An exact copy of the records below is required, and it must contain no pictures.
:: Records supplied ::
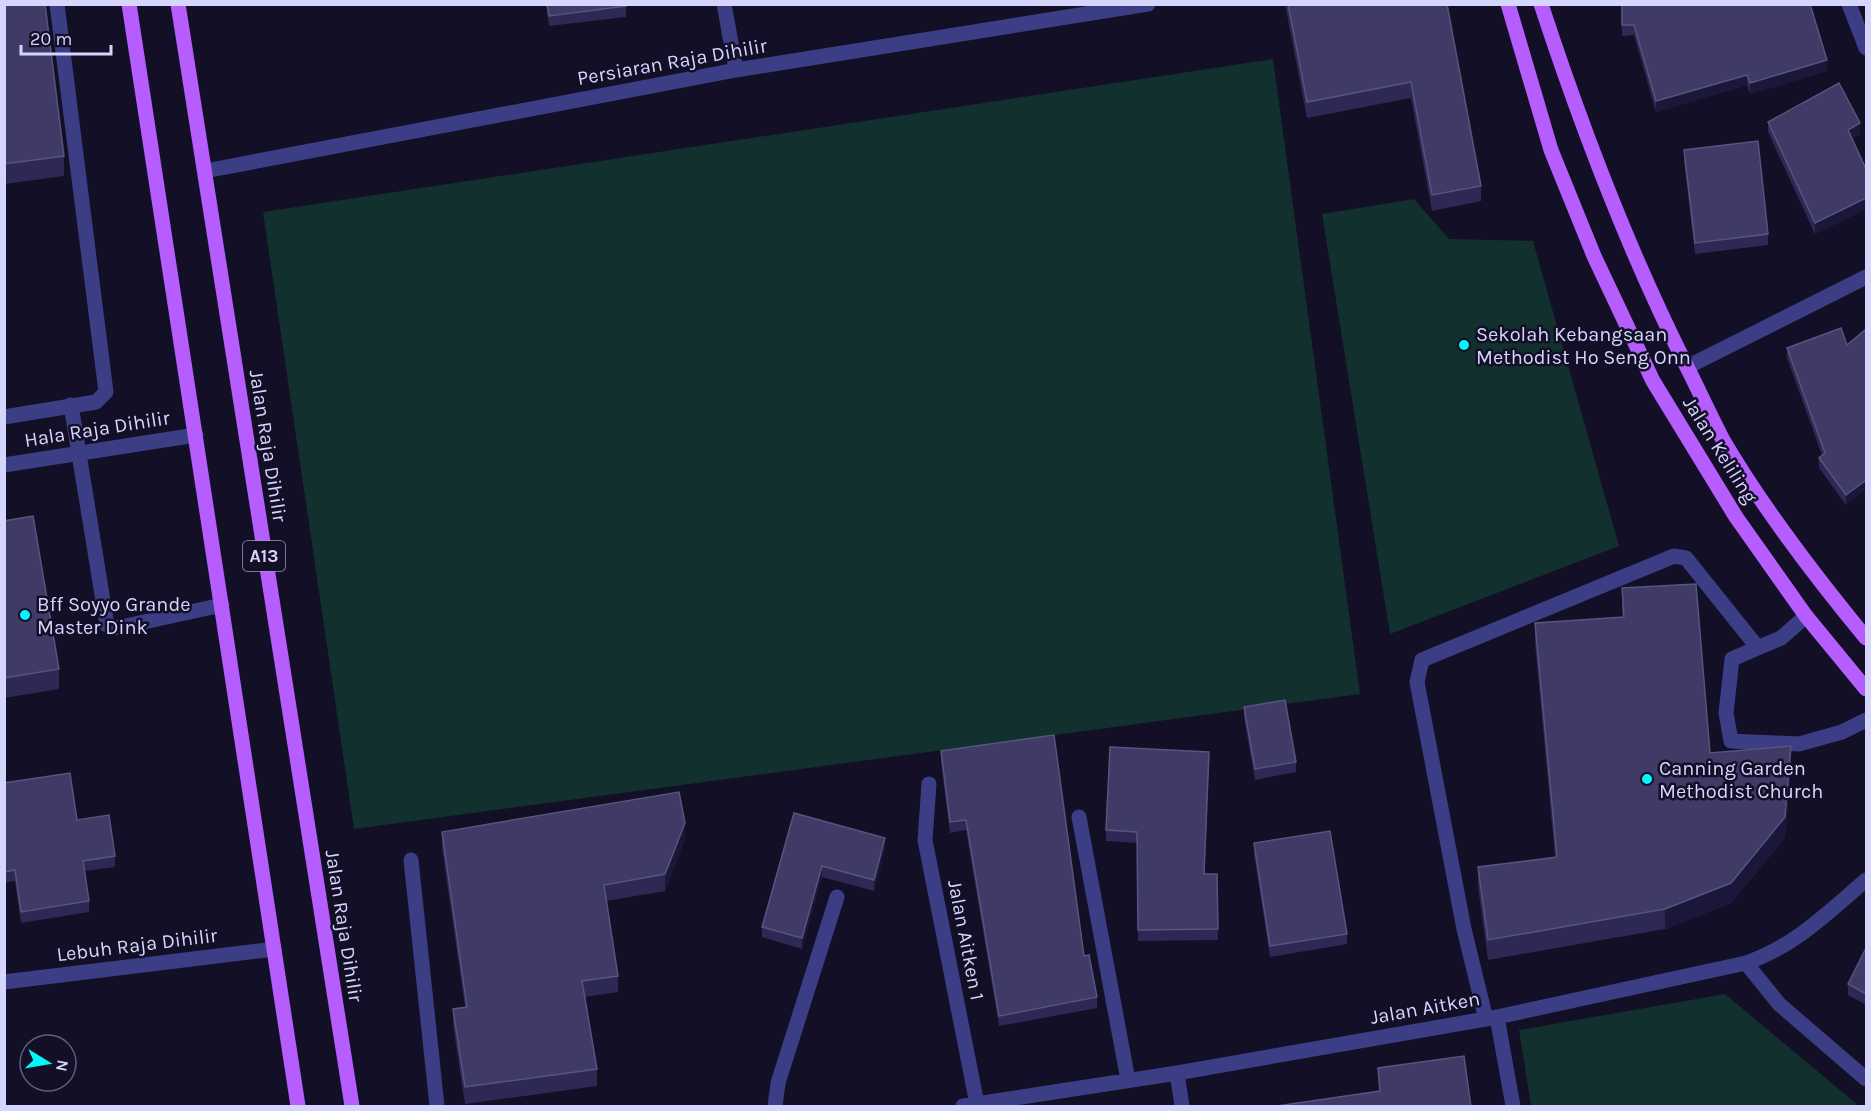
<svg xmlns="http://www.w3.org/2000/svg" width="1871" height="1111" font-family="Karla,sans-serif">
<style>
.green{fill:#12302d}
.lines{fill:none;stroke-linecap:round;stroke-linejoin:round}
.minor{stroke:#3b3e84;stroke-width:15}
.major{stroke:#b55dfd;stroke-width:15}
.wall{fill:#2e2954}
.shaded-wall{fill:#1b173a}
.building{fill:#403b66;stroke:#57547e;stroke-width:1.5}
.poi-dot{fill:#03f6fc;stroke:#120f26;stroke-width:2}
.labels{text-anchor:middle;dominant-baseline:central;stroke-width:5;stroke-linejoin:round;paint-order:stroke}
.shield{fill:#120f26;stroke:#9b9abd;stroke-width:1.5}
.shield-label{font-size:18px;font-weight:bold;fill:#d6d5fe}
.street-label{font-size:20px;fill:#d6d5fe;stroke:#120f26}
.poi-label{font-size:20px;fill:#d6d5fe;stroke:#120f26;text-anchor:start}
</style>
<rect width="100%" height="100%" fill="#120f26"/>
<path class="green" d="M1273,59L1360,694L354,829L263,212Z
M1414,199L1449,239L1533,241L1619,546L1390,634L1322,214Z
M1725,994L1859,1106H1531L1519,1030Z"/>
<g class="lines">
<path class="minor" d="M724,4L736,70
M1849,4L1866,48
M205,171L736,70L1148,4
M1687,367L1866,277
M71,405L107,625L116,628L222,605
M4,417L96,402L106,392L57,4
M4,465L196,435
M1806,616L1781,638L1732,659L1726,713L1731,741L1799,744L1842,732L1866,720
M929,784L925,840L977,1104
M1079,817L1128,1080
M411,860L437,1106
M1746,963L1779,1004L1866,1079
M4,982L274,949
M1497,1017L1513,1106
M1486,1019L1464,929L1417,682L1422,660L1674,556L1686,558L1758,648
M1177,1073L1182,1106
M775,1106L778,1083L837,897
M963,1106L1177,1073L1497,1017L1746,963C1795,946 1827,913 1866,880"/>
<path class="major" d="M129,4L298,1106
M178,4L352,1106
M1508,4L1551,150L1594,256L1653,381L1736,517L1806,616L1866,689
M1541,4C1582,129 1629,253 1689,371C1700,393 1711,417 1723,440C1764,510 1815,576 1866,638"/>
</g>
<path class="wall" d="M4,4L64,156V176L4,184Z
M546,4H626V17L549,26Z
M1285,4H1447L1481,186V201L1432,211L1411,98L1307,118Z
M1621,4H1810L1827,71L1750,94L1747,85L1656,112L1634,35L1622,36Z
M1768,122L1860,134L1852,138L1866,169V209L1815,234L1768,132Z
M1684,150L1768,234V245L1695,254L1684,161Z
M1847,345L1846,505L1819,468V458L1822,455L1787,358V348Z
M4,521L59,669V689L4,698Z
M1622,588L1710,753L1791,766L1785,838L1731,903L1665,929L1488,960L1478,887V867L1555,857L1535,643V623L1622,618Z
M1244,707L1296,762V772L1255,780L1244,718Z
M941,751L1084,956L1097,997V1008L999,1026L966,830L950,833L941,761Z
M1209,763L1204,874H1217L1218,940L1138,941L1137,843L1106,841V830Z
M4,783L115,856V867L85,871L89,901V912L21,923L15,881L4,883Z
M794,813L885,849L874,891L822,877L802,949L762,937V927Z
M442,832L685,839L665,891L606,901L618,976V992L585,997L597,1069V1086L465,1104L453,1025V1009L465,1007L442,848Z
M1254,843L1347,934V944L1270,957L1254,854Z
M1866,948V1005L1848,995V984Z
M1378,1068L1471,1107L1379,1091Z"/>
<path class="shaded-wall" d="M1827,60V71L1750,94V83Z
M1747,75V85L1656,112V101Z
M1860,123V134L1848,140V130Z
M1866,198V209L1815,234V223Z
M1866,480V490L1846,505V495Z
M1791,746V766L1785,838L1731,903L1665,929V909Z
M685,823V839L665,891V874Z
M885,838V849L874,891V880Z
M822,866V877L802,949V938Z"/>
<path class="building" d="M4,4H45L64,156L4,164Z
M547,4H626V6L549,16Z
M1288,4H1447L1481,186L1432,195L1411,82L1307,102Z
M1622,4H1810L1827,60L1750,83L1747,75L1656,101L1634,25H1622Z
M1839,83L1860,123L1848,130L1866,169V198L1815,223L1768,122Z
M1758,141L1768,234L1695,243L1684,150Z
M1841,328L1847,345L1866,329V480L1846,495L1819,458L1825,453L1787,348Z
M33,516L59,669L4,678V521Z
M1696,584L1710,753L1791,746L1785,817L1731,883L1665,909L1488,940L1478,867L1557,857L1535,623L1624,617L1622,588Z
M1285,700L1296,762L1255,769L1244,707Z
M1054,735L1084,956L1089,955L1097,997L999,1016L966,820L950,822L941,751Z
M1110,747L1209,752L1204,874H1217L1218,929L1138,930L1137,832L1106,830Z
M70,773L77,820L109,815L115,856L83,861L89,901L21,912L15,870L4,872V783Z
M679,792L685,823L665,874L604,885L618,976L582,981L597,1069L465,1087L453,1009L467,1007L442,832Z
M794,813L885,838L874,880L822,866L802,938L762,927Z
M1330,831L1347,934L1270,946L1254,843Z
M1866,948V994L1848,984Z
M1464,1056L1471,1107H1270L1380,1091L1378,1068Z"/>
<g class="poi-dot">
<circle cx="1464" cy="345" r="6"/>
<circle cx="25" cy="615" r="6"/>
<circle cx="1647" cy="779" r="6"/>
</g>
<g class="labels">
<rect class="shield" x="243" y="541" width="42" height="30" rx="4.5"/>
<g class="shield-label">
<text x="264" y="556">A13</text>
</g>
<g class="street-label">
<text transform="translate(672 62) rotate(-10)">Persiaran Raja Dihilir</text>
<text transform="translate(97 429) rotate(-9)">Hala Raja Dihilir</text>
<text transform="translate(268 446) rotate(81)">Jalan Raja Dihilir</text>
<text transform="translate(1720 450) rotate(58)">Jalan Keliling</text>
<text transform="translate(344 926) rotate(81)">Jalan Raja Dihilir</text>
<text transform="translate(966 940) rotate(79)">Jalan Aitken 1</text>
<text transform="translate(137 945) rotate(-7)">Lebuh Raja Dihilir</text>
<text transform="translate(1425 1008) rotate(-10)">Jalan Aitken</text>
</g>
<g class="poi-label">
<text x="1476" y="334">Sekolah Kebangsaan<tspan x="1476" dy="23">Methodist Ho Seng Onn</tspan></text>
<text x="37" y="604">Bff Soyyo Grande<tspan x="37" dy="23">Master Dink</tspan></text>
<text x="1659" y="768">Canning Garden<tspan x="1659" dy="23">Methodist Church</tspan></text>
</g>
</g>
<rect width="1871" height="1111" fill="none" stroke="#d6d5fe" stroke-width="12"/>
<g transform="translate(48 1063) rotate(101)"><circle r="28" fill="#120f26" stroke="#605e7c" stroke-width="1.5"/>
<path d="M0-4.5L10 22L0 15L-10 22Z" fill="#03f6fc"/>
<text y="-9" font-size="16" font-weight="bold" text-anchor="middle" fill="#d6d5fe">N</text>
</g>
<path d="M21 45v9h90v-9" fill="none" stroke="#d6d5fe" stroke-width="3"/>
<text x="30" y="45" font-size="18" fill="#d6d5fe" stroke="#120f26" stroke-width="4.5" paint-order="stroke">20 m</text>
</svg>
:::
* Output for this exercise
<svg xmlns="http://www.w3.org/2000/svg" width="1871" height="1111" font-family="Karla,sans-serif">
<style>
.green{fill:#12302d}
.lines{fill:none;stroke-linecap:round;stroke-linejoin:round}
.minor{stroke:#3b3e84;stroke-width:15}
.major{stroke:#b55dfd;stroke-width:15}
.wall{fill:#2e2954}
.shaded-wall{fill:#1b173a}
.building{fill:#403b66;stroke:#57547e;stroke-width:1.5}
.poi-dot{fill:#03f6fc;stroke:#120f26;stroke-width:2}
.labels{text-anchor:middle;dominant-baseline:central;stroke-width:5;stroke-linejoin:round;paint-order:stroke}
.shield{fill:#120f26;stroke:#9b9abd;stroke-width:1.5}
.shield-label{font-size:18px;font-weight:bold;fill:#d6d5fe}
.street-label{font-size:20px;fill:#d6d5fe;stroke:#120f26}
.poi-label{font-size:20px;fill:#d6d5fe;stroke:#120f26;text-anchor:start}
</style>
<rect width="100%" height="100%" fill="#120f26"/>
<path class="green" d="M1273,59L1360,694L354,829L263,212Z
M1414,199L1449,239L1533,241L1619,546L1390,634L1322,214Z
M1725,994L1859,1106H1531L1519,1030Z"/>
<g class="lines">
<path class="minor" d="M724,4L736,70
M1849,4L1866,48
M205,171L736,70L1148,4
M1687,367L1866,277
M71,405L107,625L116,628L222,605
M4,417L96,402L106,392L57,4
M4,465L196,435
M1806,616L1781,638L1732,659L1726,713L1731,741L1799,744L1842,732L1866,720
M929,784L925,840L977,1104
M1079,817L1128,1080
M411,860L437,1106
M1746,963L1779,1004L1866,1079
M4,982L274,949
M1497,1017L1513,1106
M1486,1019L1464,929L1417,682L1422,660L1674,556L1686,558L1758,648
M1177,1073L1182,1106
M775,1106L778,1083L837,897
M963,1106L1177,1073L1497,1017L1746,963C1795,946 1827,913 1866,880"/>
<path class="major" d="M129,4L298,1106
M178,4L352,1106
M1508,4L1551,150L1594,256L1653,381L1736,517L1806,616L1866,689
M1541,4C1582,129 1629,253 1689,371C1700,393 1711,417 1723,440C1764,510 1815,576 1866,638"/>
</g>
<path class="wall" d="M4,4L64,156V176L4,184Z
M546,4H626V17L549,26Z
M1285,4H1447L1481,186V201L1432,211L1411,98L1307,118Z
M1621,4H1810L1827,71L1750,94L1747,85L1656,112L1634,35L1622,36Z
M1768,122L1860,134L1852,138L1866,169V209L1815,234L1768,132Z
M1684,150L1768,234V245L1695,254L1684,161Z
M1847,345L1846,505L1819,468V458L1822,455L1787,358V348Z
M4,521L59,669V689L4,698Z
M1622,588L1710,753L1791,766L1785,838L1731,903L1665,929L1488,960L1478,887V867L1555,857L1535,643V623L1622,618Z
M1244,707L1296,762V772L1255,780L1244,718Z
M941,751L1084,956L1097,997V1008L999,1026L966,830L950,833L941,761Z
M1209,763L1204,874H1217L1218,940L1138,941L1137,843L1106,841V830Z
M4,783L115,856V867L85,871L89,901V912L21,923L15,881L4,883Z
M794,813L885,849L874,891L822,877L802,949L762,937V927Z
M442,832L685,839L665,891L606,901L618,976V992L585,997L597,1069V1086L465,1104L453,1025V1009L465,1007L442,848Z
M1254,843L1347,934V944L1270,957L1254,854Z
M1866,948V1005L1848,995V984Z
M1378,1068L1471,1107L1379,1091Z"/>
<path class="shaded-wall" d="M1827,60V71L1750,94V83Z
M1747,75V85L1656,112V101Z
M1860,123V134L1848,140V130Z
M1866,198V209L1815,234V223Z
M1866,480V490L1846,505V495Z
M1791,746V766L1785,838L1731,903L1665,929V909Z
M685,823V839L665,891V874Z
M885,838V849L874,891V880Z
M822,866V877L802,949V938Z"/>
<path class="building" d="M4,4H45L64,156L4,164Z
M547,4H626V6L549,16Z
M1288,4H1447L1481,186L1432,195L1411,82L1307,102Z
M1622,4H1810L1827,60L1750,83L1747,75L1656,101L1634,25H1622Z
M1839,83L1860,123L1848,130L1866,169V198L1815,223L1768,122Z
M1758,141L1768,234L1695,243L1684,150Z
M1841,328L1847,345L1866,329V480L1846,495L1819,458L1825,453L1787,348Z
M33,516L59,669L4,678V521Z
M1696,584L1710,753L1791,746L1785,817L1731,883L1665,909L1488,940L1478,867L1557,857L1535,623L1624,617L1622,588Z
M1285,700L1296,762L1255,769L1244,707Z
M1054,735L1084,956L1089,955L1097,997L999,1016L966,820L950,822L941,751Z
M1110,747L1209,752L1204,874H1217L1218,929L1138,930L1137,832L1106,830Z
M70,773L77,820L109,815L115,856L83,861L89,901L21,912L15,870L4,872V783Z
M679,792L685,823L665,874L604,885L618,976L582,981L597,1069L465,1087L453,1009L467,1007L442,832Z
M794,813L885,838L874,880L822,866L802,938L762,927Z
M1330,831L1347,934L1270,946L1254,843Z
M1866,948V994L1848,984Z
M1464,1056L1471,1107H1270L1380,1091L1378,1068Z"/>
<g class="poi-dot">
<circle cx="1464" cy="345" r="6"/>
<circle cx="25" cy="615" r="6"/>
<circle cx="1647" cy="779" r="6"/>
</g>
<g class="labels">
<rect class="shield" x="243" y="541" width="42" height="30" rx="4.5"/>
<g class="shield-label">
<text x="264" y="556">A13</text>
</g>
<g class="street-label">
<text transform="translate(672 62) rotate(-10)">Persiaran Raja Dihilir</text>
<text transform="translate(97 429) rotate(-9)">Hala Raja Dihilir</text>
<text transform="translate(268 446) rotate(81)">Jalan Raja Dihilir</text>
<text transform="translate(1720 450) rotate(58)">Jalan Keliling</text>
<text transform="translate(344 926) rotate(81)">Jalan Raja Dihilir</text>
<text transform="translate(966 940) rotate(79)">Jalan Aitken 1</text>
<text transform="translate(137 945) rotate(-7)">Lebuh Raja Dihilir</text>
<text transform="translate(1425 1008) rotate(-10)">Jalan Aitken</text>
</g>
<g class="poi-label">
<text x="1476" y="334">Sekolah Kebangsaan<tspan x="1476" dy="23">Methodist Ho Seng Onn</tspan></text>
<text x="37" y="604">Bff Soyyo Grande<tspan x="37" dy="23">Master Dink</tspan></text>
<text x="1659" y="768">Canning Garden<tspan x="1659" dy="23">Methodist Church</tspan></text>
</g>
</g>
<rect width="1871" height="1111" fill="none" stroke="#d6d5fe" stroke-width="12"/>
<g transform="translate(48 1063) rotate(101)"><circle r="28" fill="#120f26" stroke="#605e7c" stroke-width="1.5"/>
<path d="M0-4.5L10 22L0 15L-10 22Z" fill="#03f6fc"/>
<text y="-9" font-size="16" font-weight="bold" text-anchor="middle" fill="#d6d5fe">N</text>
</g>
<path d="M21 45v9h90v-9" fill="none" stroke="#d6d5fe" stroke-width="3"/>
<text x="30" y="45" font-size="18" fill="#d6d5fe" stroke="#120f26" stroke-width="4.5" paint-order="stroke">20 m</text>
</svg>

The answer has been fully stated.